Aşı uygulamasından önceki aylarda, test edilen süt örneklerinde, bulaşıcı (contagious) mastitis meydana getiren mikroorganizma bulunmamıştır (S. aureus, Str. agalactiae, Mycoplasma spp.). MASTİVAC, çiftlikteki her ineğe yirmi gün ara ile iki doz şeklinde inek başına 5 ml. olarak aynı zamanda uygulanmıştır.
Aşılamayı takiben 6 ay boyunca Resmi Süt Kontrol Kurumu görevlisi tarafından sağlanan veri ile bir izleme uygulamaktayız (Çiftlikteki her inekten süt örnekleri, aylık bazda toplanmış ve Somatik Hücre Sayısı, yağ ve protein için test edilmiştir. Bağımsız örgüt tarafından süt endüstrisi, damızlık birliği ve hükümet işbirliğinde gerçekleştirilmiştir). Çiftlikteki her bir ineğin aşılamadan 6 ay önceki verileri ile toplanan veriler karşılaştırılmıştır.
Sonuç ve Tartışma
1. Çiftlik
Aşılamadan önceki aylarda, (ortalama) 600,000 hücre/ml. olan Somatik Hücre Sayısı aşılamayı takip eden aylarda 350,000 hücre/ml.’ye düşmüştür. Somatik Hücre Sayısında sadece bir ay sonra görülen bu azalma önemlidir (tank sütü – SHS=400,000). Ayrıca, aşılama öncesi gözlenen pik değerine kıyasla, aşılamayı takip eden aylar boyunca Somatik Hücre Sayısının pik değerindeki azalma dikkati çeker. Aşılamadan sonra MASTİVAC uygulaması sonrasındaki aylarda, sütteki yağın % 4.02’den % 4.16’ya artışı gözlemlendi.
SOMATİK HÜCRE SAYISI DEĞERLENDİRMESİ
YAĞ
2. Bireysel
Aşılamadan önce Somatik Hücre Sayısı 800,000 hücre/ml. den fazla olan ineklerin sayısı ortalama % 15.3 iken aşılamadan sonra % 5.7’ye düşmüş ve bunun yanında Somatik Hücre Sayısı 200,000 hücre/ml. olan ineklerin sayısı artmıştır.

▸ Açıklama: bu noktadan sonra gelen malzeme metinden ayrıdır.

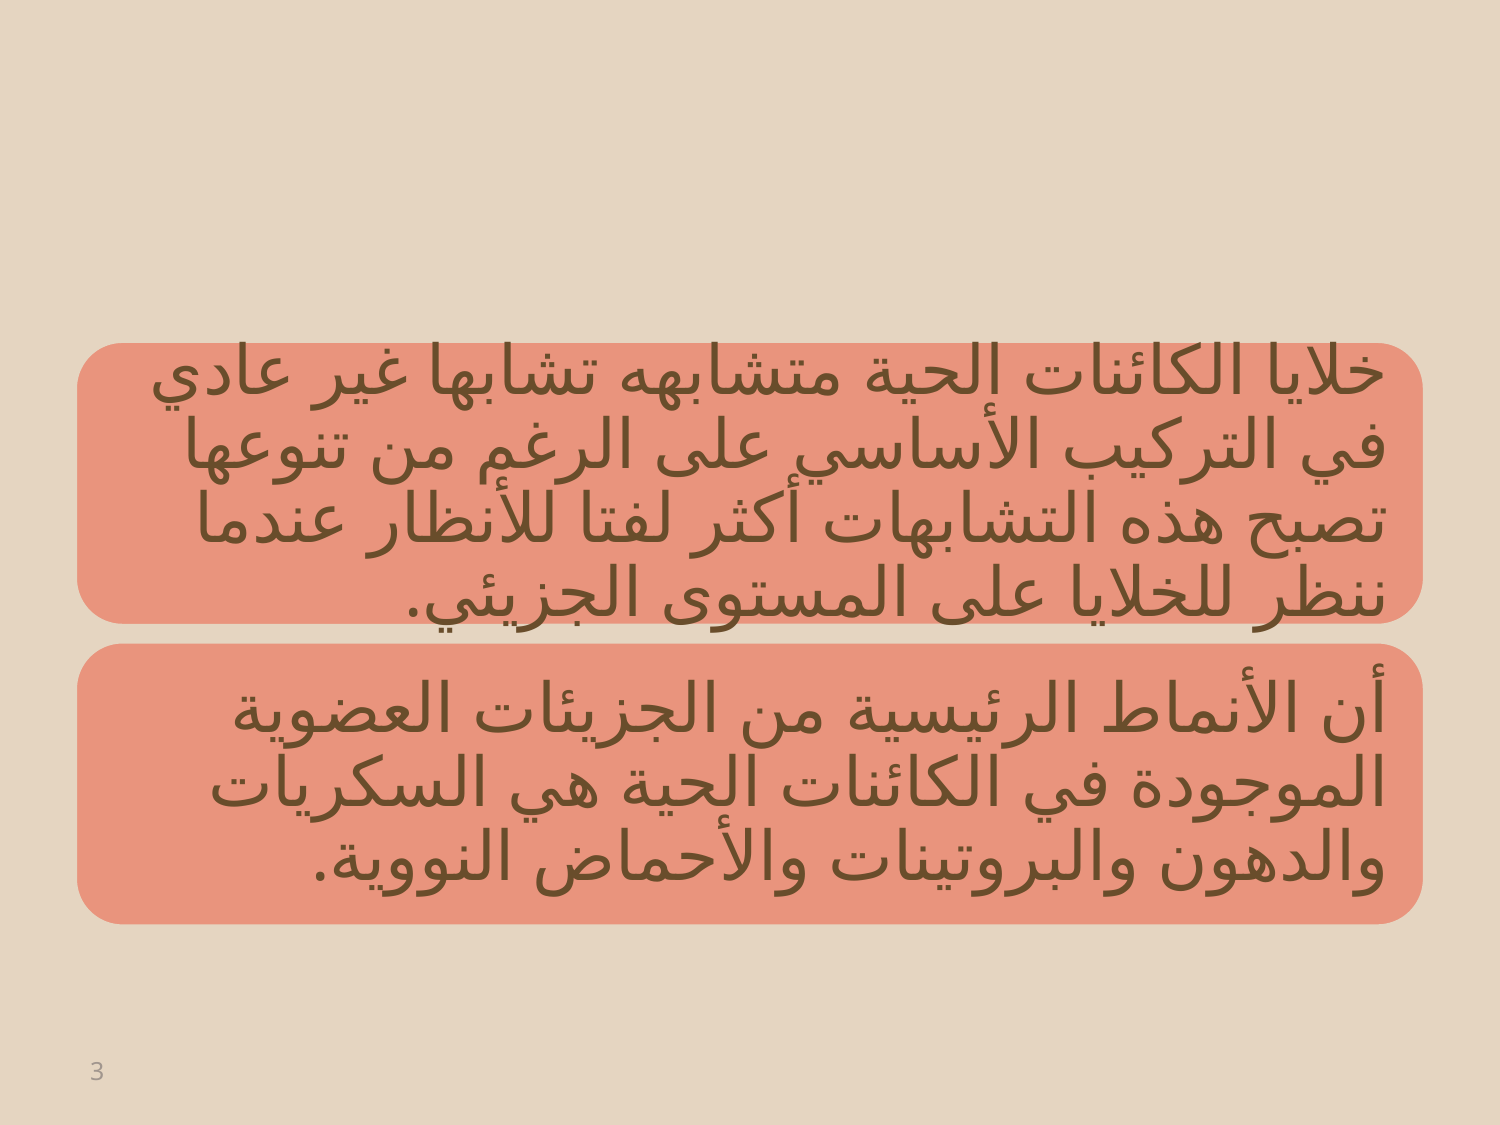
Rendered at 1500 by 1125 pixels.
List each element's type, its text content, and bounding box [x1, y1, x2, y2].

slide_number 3 [75, 1042, 425, 1103]
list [74, 262, 1426, 1006]
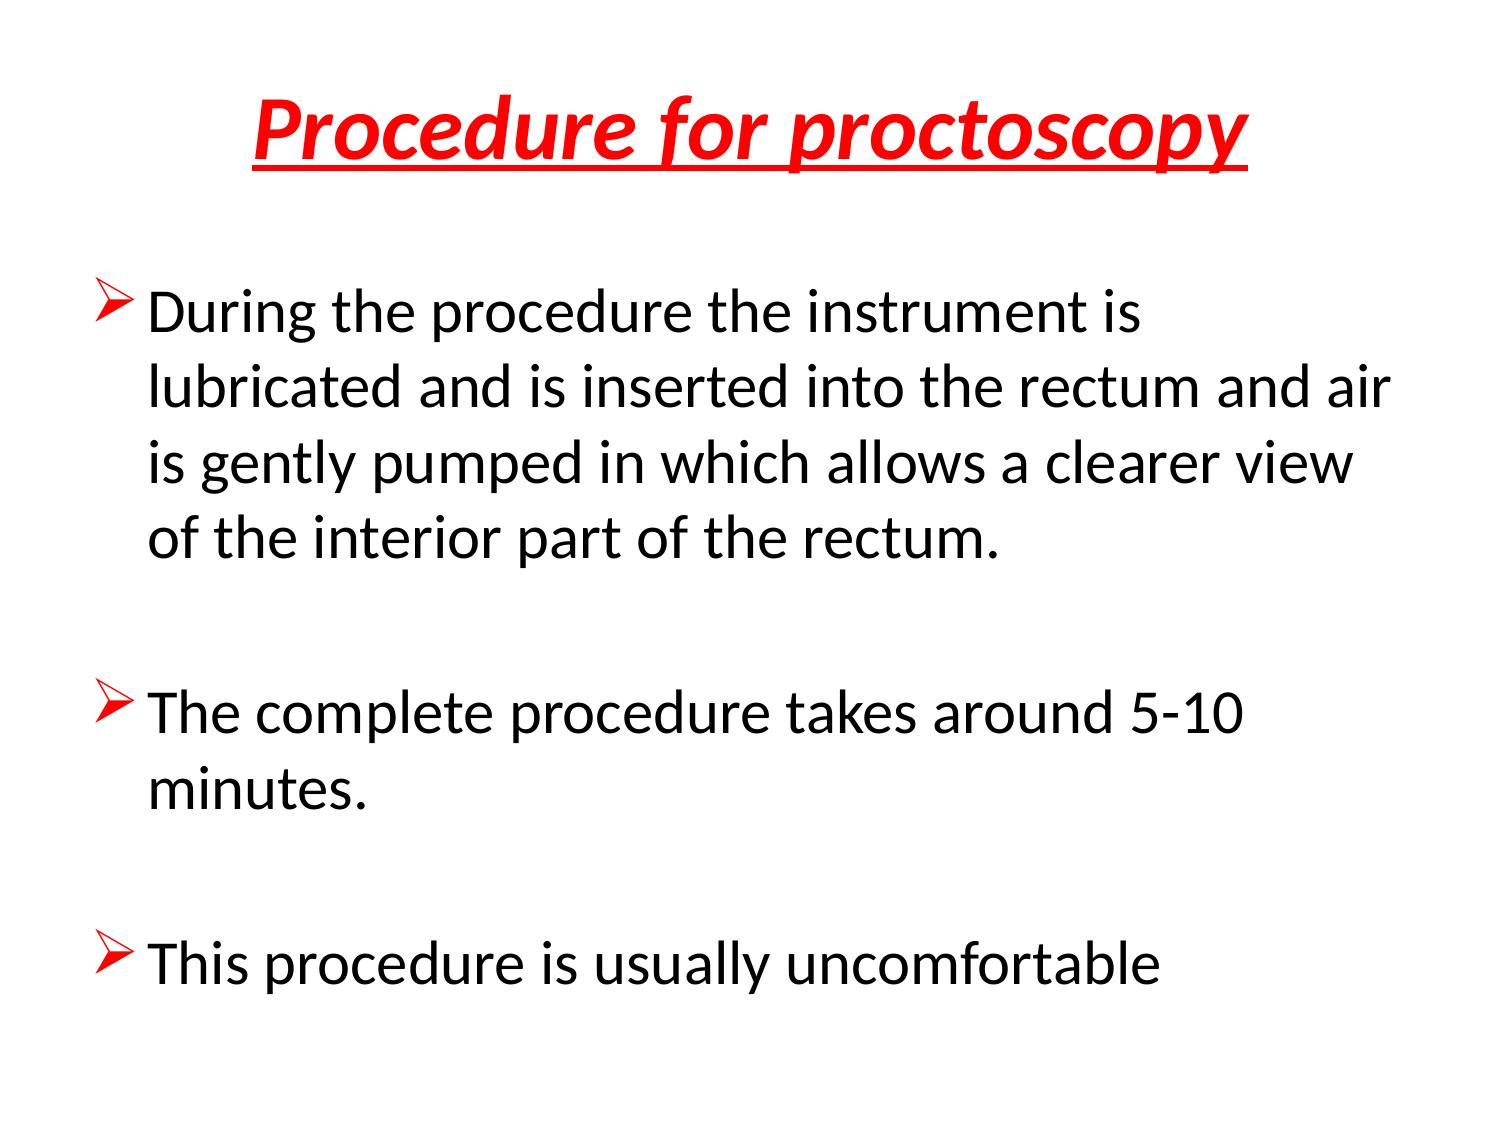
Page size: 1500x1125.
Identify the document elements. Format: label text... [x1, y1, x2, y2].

list During the procedure the instrument is lubricated and is inserted into the rectum and air is gently pumped in which allows a clearer view of the interior part of the rectum. The complete procedure takes around 5-10 minutes. This procedure is usually uncomfortable [75, 262, 1425, 1005]
title Procedure for proctoscopy [75, 45, 1425, 200]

Somatik Hücre Sayısı yüksek olan ineklerin sayısındaki bu azalma, tank sütündeki Somatik Hücre Sayısının da düşmesine neden olmuştur.
SOMATİK HÜCRE SAYISI ARALIKLARI VE HAYVAN SAYISI YÜZDESİ
Sonuç
Ortam kaynaklı mastitis problemleri meydana gelen sürülerde MASTİVAC ile aşılama sonucunda:
I. Somatik Hücre Sayısı yüksek olan ineklerin sayısında azalma.
II. Tank sütündeki Somatik Hücre Sayısının azalması.
III. Süt kalitesinin ve dolayısıyla süt fiyatının (kıymetinin) artması.
Elde edilen sonuçlar;
MASTİVAC uygulamasının, koliform mikroorganizmaların neden olduğu mastitisin kontrolünde, teknik ve ekonomik açıdan uygun olduğunu göstermiştir.